La sagesse des peuples de forêt enseigne que si l’on veut savoir de quelle manière se couche l’antilope en brousse, il n’y a qu’à regarder la position du mouton dans la basse- cour. En d’autres termes si l’on voudrait savoir le sort qui sera réservé aux partis politiques gabonais, il n’y a qu’observer ce qui se passe actuellement dans des pays comme le Niger, le Burkina-Faso, la Guinée –Conakry et le Mali. Là – bas, dans ces pays de l’Alliance du Sahel – la Guinée –Conakry n’en fait pas encore partie- dirigés par des juntes militaires, les partis politiques ont été purement et simplement dissous et leurs activités proscrites.
Au Gabon, sous un vernis démocratique, la logique est la même et d’ailleurs le Dialogue national inclusif, en réalité exclusif du mois d’avril 2024 avait annoncé les couleurs. Ce fut un procès en règle contre les partis politique, leurs prometteurs étant qualifiés de « politicards ».
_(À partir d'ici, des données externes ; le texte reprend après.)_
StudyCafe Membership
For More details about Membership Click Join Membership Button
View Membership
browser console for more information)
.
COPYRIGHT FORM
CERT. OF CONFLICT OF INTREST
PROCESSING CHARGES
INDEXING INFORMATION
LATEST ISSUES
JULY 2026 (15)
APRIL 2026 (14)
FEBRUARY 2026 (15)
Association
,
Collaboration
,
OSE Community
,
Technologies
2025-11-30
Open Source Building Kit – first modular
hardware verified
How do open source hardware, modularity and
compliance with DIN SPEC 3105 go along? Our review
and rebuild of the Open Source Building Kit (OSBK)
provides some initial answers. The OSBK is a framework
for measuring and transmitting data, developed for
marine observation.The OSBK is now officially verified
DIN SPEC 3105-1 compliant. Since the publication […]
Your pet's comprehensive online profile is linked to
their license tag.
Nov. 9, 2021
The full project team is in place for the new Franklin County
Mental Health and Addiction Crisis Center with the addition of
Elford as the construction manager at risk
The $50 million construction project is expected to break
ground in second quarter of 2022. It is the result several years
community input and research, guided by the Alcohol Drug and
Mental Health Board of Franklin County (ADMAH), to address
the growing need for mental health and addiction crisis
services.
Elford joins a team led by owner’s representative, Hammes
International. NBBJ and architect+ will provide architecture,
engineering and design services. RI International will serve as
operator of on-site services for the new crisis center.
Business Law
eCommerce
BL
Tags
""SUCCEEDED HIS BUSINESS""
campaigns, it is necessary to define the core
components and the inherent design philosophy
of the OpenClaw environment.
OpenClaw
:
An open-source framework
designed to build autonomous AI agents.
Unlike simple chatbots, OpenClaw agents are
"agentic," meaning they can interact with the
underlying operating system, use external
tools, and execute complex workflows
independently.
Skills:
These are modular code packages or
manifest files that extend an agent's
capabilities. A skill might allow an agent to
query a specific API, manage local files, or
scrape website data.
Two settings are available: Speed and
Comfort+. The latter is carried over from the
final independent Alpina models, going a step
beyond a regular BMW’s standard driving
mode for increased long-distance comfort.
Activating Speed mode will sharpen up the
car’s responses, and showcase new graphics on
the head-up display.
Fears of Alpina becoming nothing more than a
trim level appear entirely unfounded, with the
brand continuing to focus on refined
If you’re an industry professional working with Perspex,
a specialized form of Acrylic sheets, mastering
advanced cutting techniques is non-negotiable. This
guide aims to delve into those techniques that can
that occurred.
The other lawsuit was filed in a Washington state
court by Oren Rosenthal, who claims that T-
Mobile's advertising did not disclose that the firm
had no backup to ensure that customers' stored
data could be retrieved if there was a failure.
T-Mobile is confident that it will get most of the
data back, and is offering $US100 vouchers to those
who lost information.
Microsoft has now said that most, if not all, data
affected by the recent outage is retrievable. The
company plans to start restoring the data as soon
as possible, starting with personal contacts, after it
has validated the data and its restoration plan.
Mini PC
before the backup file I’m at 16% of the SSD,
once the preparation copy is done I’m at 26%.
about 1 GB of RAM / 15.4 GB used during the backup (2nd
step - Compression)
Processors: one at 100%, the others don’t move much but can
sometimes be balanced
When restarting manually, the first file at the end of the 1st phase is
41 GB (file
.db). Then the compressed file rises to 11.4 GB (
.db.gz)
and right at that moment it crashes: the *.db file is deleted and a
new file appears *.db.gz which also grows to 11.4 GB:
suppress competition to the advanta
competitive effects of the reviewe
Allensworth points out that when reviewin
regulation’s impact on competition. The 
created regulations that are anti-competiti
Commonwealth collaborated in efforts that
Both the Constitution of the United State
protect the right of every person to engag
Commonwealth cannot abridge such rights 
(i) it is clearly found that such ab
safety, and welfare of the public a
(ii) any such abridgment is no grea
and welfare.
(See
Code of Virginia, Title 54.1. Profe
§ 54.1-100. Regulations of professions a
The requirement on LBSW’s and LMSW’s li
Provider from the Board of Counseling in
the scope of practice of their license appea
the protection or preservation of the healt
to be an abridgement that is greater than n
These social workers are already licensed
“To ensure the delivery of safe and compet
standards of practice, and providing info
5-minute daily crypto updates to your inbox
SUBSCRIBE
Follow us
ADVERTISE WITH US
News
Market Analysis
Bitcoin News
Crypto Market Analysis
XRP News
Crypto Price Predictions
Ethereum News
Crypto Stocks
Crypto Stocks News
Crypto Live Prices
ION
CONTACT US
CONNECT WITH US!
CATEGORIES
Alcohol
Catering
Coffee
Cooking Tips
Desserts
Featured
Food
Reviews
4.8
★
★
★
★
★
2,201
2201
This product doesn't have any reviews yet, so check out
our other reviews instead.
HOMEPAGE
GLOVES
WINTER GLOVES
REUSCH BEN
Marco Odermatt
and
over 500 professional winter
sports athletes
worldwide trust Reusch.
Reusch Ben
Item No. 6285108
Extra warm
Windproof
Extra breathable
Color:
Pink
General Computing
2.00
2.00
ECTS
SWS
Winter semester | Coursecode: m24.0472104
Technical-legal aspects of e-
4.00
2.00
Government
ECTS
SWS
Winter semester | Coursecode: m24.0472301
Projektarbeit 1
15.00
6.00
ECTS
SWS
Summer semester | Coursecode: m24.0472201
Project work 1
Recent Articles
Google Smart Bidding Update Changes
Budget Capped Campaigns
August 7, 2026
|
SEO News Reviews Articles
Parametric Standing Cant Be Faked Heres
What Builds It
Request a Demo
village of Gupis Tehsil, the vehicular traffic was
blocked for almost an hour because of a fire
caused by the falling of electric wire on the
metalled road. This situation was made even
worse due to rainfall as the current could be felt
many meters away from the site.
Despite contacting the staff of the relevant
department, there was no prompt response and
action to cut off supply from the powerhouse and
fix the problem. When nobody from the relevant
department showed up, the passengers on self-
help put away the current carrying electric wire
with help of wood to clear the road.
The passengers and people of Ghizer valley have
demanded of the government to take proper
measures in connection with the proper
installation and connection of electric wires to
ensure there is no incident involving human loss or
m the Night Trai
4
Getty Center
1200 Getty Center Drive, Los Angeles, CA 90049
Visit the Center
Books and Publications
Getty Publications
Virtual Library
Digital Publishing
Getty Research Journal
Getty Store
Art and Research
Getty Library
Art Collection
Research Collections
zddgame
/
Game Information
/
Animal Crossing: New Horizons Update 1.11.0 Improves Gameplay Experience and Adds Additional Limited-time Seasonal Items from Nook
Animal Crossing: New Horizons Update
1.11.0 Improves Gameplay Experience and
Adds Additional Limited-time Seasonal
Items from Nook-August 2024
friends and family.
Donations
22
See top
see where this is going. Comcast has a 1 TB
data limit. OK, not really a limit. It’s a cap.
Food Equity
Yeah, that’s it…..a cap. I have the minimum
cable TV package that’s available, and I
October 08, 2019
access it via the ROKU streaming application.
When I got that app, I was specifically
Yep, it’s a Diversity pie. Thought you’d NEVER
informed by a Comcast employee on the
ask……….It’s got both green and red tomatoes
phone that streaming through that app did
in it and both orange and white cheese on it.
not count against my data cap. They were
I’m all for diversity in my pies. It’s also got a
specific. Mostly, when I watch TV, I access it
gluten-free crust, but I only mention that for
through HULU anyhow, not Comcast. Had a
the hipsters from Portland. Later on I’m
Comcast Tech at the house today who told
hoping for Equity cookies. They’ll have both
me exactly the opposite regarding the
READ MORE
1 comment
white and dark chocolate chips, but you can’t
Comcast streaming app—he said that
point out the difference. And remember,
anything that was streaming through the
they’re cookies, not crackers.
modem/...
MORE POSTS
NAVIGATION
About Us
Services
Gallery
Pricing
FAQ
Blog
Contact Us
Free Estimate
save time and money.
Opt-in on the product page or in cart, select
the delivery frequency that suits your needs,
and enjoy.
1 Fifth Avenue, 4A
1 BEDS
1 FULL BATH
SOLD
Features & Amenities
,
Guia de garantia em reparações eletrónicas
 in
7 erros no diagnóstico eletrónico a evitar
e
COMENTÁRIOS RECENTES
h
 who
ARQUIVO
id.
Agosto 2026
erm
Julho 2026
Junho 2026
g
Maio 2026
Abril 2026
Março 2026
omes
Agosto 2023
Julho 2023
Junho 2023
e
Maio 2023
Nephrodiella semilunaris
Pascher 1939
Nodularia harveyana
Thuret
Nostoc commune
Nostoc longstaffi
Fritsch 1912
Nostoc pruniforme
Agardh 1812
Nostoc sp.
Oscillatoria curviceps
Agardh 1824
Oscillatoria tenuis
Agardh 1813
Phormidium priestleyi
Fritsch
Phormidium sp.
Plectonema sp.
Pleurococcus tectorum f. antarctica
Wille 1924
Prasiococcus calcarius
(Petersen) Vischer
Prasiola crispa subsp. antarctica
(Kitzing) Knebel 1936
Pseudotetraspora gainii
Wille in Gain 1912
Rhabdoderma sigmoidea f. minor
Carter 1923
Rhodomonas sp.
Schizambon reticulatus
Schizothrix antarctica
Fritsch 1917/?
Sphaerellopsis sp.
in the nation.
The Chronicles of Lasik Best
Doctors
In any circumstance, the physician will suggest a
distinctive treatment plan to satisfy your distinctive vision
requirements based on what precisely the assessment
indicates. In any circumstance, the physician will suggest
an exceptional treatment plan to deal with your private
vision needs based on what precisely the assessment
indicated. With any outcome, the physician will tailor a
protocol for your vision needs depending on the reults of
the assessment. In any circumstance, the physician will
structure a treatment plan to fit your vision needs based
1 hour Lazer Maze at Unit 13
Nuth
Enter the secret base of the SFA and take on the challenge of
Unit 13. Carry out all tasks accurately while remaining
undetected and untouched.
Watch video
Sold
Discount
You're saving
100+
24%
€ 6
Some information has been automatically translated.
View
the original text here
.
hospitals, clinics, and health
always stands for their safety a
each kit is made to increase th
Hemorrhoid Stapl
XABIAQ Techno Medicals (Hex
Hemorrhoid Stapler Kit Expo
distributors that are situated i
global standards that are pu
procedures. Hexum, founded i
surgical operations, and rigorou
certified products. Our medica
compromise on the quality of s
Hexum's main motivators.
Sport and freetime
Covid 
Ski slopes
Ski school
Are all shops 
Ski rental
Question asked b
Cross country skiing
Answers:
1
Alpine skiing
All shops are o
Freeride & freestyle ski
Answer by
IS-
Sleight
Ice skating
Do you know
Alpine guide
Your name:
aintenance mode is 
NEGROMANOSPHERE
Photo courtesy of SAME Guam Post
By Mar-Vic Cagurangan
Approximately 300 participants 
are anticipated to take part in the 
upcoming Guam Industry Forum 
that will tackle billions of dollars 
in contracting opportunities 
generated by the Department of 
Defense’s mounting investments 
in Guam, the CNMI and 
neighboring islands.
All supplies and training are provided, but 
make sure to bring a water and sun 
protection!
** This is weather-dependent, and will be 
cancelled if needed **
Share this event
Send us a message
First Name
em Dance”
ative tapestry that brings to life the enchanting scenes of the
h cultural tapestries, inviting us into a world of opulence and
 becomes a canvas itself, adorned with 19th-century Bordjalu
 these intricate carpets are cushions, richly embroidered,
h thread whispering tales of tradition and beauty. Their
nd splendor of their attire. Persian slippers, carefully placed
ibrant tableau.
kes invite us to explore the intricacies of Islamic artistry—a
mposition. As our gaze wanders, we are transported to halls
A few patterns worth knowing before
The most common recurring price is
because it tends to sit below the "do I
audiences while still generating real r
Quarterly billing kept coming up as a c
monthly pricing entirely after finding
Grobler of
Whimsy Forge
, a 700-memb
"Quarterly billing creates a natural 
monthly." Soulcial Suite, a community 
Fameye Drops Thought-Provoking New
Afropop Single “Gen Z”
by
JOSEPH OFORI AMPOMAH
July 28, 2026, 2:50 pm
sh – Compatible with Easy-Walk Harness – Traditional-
Des recommandations furent faites, dont celle de réduire le nombre de partis politiques, avec en perspective une loi rétroactive (sic) qui corserait les critères de leur existence, antérieure ou future, et surtout qui les obligerait à entrer dans un des quatre moules idéologiques déterminés par les participants à ces assises. Et pourtant l’histoire des sociétés humaines montre qu’il existe de nombreux courants idéologiques. Il existe le féodalisme, le libéralisme ou le capitalisme (Féodalisme et capitalisme pouvant se combiner), la démocratie-chrétienne, le Socialisme avec ses nombreuses variantes (le marxisme, le national- socialisme qui a généré le nazisme, la social-démocratie, le social- libéralisme. On ne peut par conséquent limiter le nombre d’idéologies à quatre, sauf à méconnaitre l’histoire de l’évolution des sociétés humaines
Si l’objectif de dissoudre les partis politiques gabonais se concrétise donc, les Oyono Aba’a, Jules Mba Bekale , Jean Baptiste Obiang Etoughe, Paul Calvin Tomo, Jean Pierre Nzoghe Nguema, Abbé Noel Ngwa Nguema, Pierre Louis Agondjo Okawé, Joseph Redjembé Issiani, Moubamba Nziengui et bien d’autres encore se retourneraient dans leurs tombes, eux qui avaient souffert dans leur chair dans les années 80 pour que s’instaure la démocratie multipartite dans le pays. L’accouchement a été long et en douleur, mais cela est devenu effectif en 1990 suite à une Conférence nationale ayant débouché sur l’instauration d’un multipartisme intégral dans le pays. Et depuis lors, ce n’est pas tant l’existence de partis politiques, aussi nombreux soient-ils, qui pose problème, mais plutôt les conditions dans lesquelles les élections sont jusqu’alors organisées, la plupart des scrutins, notamment présidentiels, se soldant très souvent par des coups de force. C’est ce mal qu’il faut principalement soigner, ce d’autant plus que les partis politiques en tant que tels n’ont jamais été à l’origine des séditions ou des insurrections mettant à mal la paix sociale et la stabilité politique du pays.
On peut être d’accord sur le nombre excessif de partis dans le pays, mais c’est la loi fondamentale qui l’autorise, quand elle énonce dans son Titre I relatif aux principes et valeurs de la République : « les partis politiques et groupements de partis politiques légalement reconnus participent à l’expression du suffrage, selon les principes de la démocratie pluraliste et participative. Ils se forment et exercent librement leurs activités dans les conditions déterminées par la loi. L’adverbe « librement « a tout son sens ici. Il signifie que l’Etat n’a absolument rien à voir ni dans la manière dont se créent et fonctionnent les partis politiques et encore moins dans le choix de leurs idéologies.
Les partis politiques n’ayant ni ressources financières et humaines et ne parvenant pas à faire élire les leurs au sein des institutions républicaines mourront d’eux-mêmes sans qu’une loi ne soit prise pour les dissoudre. Ils ont survécu jusqu’à ce jour grâce au parasitage de la principale force politique qui existait, le PDG, en faisant partie des majorités aux qualificatifs divers, lesquelles constituaient la galaxie présidentielle. La disparition de cette galaxie dont l’astre était Omar Bongo Ondimba, puis Ali Bongo Ondimba, sonnera le glas de la de plupart de ces micro-partis qui essaiment le paysage politique national.